Set up 6 chairs on the left side of the stage with 18 score cards and 1 marker on each chair. Set up the other 6 chairs on the right side of the stage. Place the microphone a little to the right of center stage. Explain to the audience that the students have been studying the judicial system and they are holding a contest to see who has the funniest stories about getting out of jury duty. Ask for 6 volunteers from among the parents to share their escaping-jury-duty stories. As they step up, ask them to line up on the right side of the stage and write their names on the index cards.When the 6 volunteers are lined up, ask each of the judges to give a friendly wave to the audience, state their names, share a 1 or 2 line synopsis of a funny escaping-jury-duty story they’ve heard, then take a seat on the left side of the stage. Next, have the volunteers line up to the right of the stage. One by one, have them step up to the microphone and share their stories. As each volunteer finshes, ask the juges to hold up their scores cards 3 times: once for originality, once for storytelling ability, and once for believabliity. After each volunteer’s story has been rated, ask them to sit down on the right of the stage.

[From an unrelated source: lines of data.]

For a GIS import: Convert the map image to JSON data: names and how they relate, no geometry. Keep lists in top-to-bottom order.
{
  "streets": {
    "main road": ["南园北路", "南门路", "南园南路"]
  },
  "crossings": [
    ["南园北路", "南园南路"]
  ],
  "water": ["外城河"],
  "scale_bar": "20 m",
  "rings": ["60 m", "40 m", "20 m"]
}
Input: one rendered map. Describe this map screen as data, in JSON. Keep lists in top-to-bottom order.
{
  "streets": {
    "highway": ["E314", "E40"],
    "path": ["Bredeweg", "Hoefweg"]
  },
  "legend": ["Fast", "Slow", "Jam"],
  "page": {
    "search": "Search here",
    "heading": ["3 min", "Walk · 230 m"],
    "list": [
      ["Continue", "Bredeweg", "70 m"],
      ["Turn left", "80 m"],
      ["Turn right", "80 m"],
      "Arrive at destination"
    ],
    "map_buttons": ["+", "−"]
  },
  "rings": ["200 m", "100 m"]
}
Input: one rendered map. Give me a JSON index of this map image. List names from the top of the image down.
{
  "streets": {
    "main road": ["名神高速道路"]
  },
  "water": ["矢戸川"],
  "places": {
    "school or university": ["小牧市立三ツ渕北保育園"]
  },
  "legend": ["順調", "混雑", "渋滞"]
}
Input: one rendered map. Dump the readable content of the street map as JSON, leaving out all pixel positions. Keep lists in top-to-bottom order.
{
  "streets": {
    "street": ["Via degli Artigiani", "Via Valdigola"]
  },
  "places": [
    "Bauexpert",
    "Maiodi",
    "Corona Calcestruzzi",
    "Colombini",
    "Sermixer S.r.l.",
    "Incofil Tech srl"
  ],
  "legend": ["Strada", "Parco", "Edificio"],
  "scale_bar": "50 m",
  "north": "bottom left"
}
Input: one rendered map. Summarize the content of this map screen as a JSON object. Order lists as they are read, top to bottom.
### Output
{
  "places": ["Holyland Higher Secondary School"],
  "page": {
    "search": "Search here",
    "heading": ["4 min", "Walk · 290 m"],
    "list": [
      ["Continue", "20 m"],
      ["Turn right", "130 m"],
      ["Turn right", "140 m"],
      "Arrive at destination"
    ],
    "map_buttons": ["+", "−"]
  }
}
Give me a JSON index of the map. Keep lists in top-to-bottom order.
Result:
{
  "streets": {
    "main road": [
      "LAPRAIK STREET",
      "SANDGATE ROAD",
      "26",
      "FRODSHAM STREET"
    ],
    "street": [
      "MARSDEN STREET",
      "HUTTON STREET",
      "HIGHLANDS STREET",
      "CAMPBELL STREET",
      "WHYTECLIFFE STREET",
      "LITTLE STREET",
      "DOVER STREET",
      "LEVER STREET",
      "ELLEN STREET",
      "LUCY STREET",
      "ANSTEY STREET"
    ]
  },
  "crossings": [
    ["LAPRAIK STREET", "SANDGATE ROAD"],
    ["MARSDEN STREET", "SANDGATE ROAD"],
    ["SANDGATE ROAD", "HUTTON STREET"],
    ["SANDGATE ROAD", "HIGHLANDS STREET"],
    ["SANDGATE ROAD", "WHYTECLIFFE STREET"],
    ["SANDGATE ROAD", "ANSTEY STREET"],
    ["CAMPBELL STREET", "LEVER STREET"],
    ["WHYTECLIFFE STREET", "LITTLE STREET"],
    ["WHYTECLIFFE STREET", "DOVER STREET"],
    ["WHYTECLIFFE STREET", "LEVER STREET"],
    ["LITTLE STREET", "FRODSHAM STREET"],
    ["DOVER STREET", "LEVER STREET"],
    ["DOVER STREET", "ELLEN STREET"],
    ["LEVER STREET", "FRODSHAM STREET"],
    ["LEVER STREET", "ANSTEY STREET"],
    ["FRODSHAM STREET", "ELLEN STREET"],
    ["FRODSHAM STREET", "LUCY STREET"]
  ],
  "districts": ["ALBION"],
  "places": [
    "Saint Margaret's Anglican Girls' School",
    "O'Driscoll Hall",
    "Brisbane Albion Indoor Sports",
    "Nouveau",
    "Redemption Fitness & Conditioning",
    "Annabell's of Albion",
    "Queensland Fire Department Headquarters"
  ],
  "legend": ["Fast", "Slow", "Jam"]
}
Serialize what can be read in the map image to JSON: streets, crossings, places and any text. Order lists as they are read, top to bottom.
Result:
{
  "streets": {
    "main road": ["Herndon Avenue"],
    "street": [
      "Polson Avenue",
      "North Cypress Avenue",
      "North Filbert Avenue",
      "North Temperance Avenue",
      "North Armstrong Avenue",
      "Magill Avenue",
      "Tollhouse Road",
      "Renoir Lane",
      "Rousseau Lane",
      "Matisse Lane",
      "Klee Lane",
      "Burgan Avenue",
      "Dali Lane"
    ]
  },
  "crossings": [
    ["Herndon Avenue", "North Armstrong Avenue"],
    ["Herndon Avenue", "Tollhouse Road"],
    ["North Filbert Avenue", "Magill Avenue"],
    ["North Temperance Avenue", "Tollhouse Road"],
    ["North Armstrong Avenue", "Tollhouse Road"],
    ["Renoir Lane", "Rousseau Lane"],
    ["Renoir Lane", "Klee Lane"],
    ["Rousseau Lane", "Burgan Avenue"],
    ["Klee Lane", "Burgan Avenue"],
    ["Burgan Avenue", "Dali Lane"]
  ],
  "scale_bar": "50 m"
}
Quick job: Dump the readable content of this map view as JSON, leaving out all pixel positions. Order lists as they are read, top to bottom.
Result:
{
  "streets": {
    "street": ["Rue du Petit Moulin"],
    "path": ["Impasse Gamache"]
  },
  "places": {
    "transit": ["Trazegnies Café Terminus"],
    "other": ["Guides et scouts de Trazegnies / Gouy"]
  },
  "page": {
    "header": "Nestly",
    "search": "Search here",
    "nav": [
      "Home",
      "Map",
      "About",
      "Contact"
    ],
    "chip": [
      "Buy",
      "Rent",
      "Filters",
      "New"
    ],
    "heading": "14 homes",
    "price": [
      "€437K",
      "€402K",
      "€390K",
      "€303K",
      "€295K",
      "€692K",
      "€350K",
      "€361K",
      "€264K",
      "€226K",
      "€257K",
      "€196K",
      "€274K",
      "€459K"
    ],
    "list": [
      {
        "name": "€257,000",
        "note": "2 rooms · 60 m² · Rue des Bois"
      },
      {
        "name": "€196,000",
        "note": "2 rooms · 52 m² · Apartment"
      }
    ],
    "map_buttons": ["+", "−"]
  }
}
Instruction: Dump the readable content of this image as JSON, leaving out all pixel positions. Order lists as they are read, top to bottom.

Tall the juror’s ratings to determine the 3 lowest scoring stories. Then announce that those players have been eliminated. Explain that the audience will vote to determine the winner and that they will get to hear the top 3 storeis again in a minute, but first you want to introduce the jurors. Ask the judges to stand one by one and have a different student introduce each and explain how many years the judge spent in prison for a crime s/he didn’t commit, plus the demographics of the jury that sentenced her/him to prison. Next have a student explain the audience will vote by raising their hands to determine who the contest winner is. Ask contestant #1 if they would still like to share their story. If they opt to share their story take a count of the hands that are raised at the end. Repeat for contestants 2 and 3. If contestant 1 decides to drop out of the contest, allow them to exit and move on to cntestant #2. If contestant #1 and 2 drop out, declare contestant #3 the winner by default and ask if they would like to claim their prize. If they do, explain to the audience what the prize is and give it to him/her. If they opt to not claim their prize, allow them to drop out.
Ask the parents what they thought of the score and invite them to have a discussion with their children about cases like Edmonson vs. Leesville, Donnie Drayton’s, and Martin Luther King Jr’s May, 28, 1960 trial where doing jury duty made a positive difference.
Black culture or history topic: Compare juried cases like the Scottsboro Boys or The Central Park Five to cases like Edmonson vs. Leesville, Donnie Drayton‘s, and Martin Luther King Jr’s May 28 1960 trial
Art concepts: Juxtaposition i.e. placing something next to its opposite to change how people feel about it.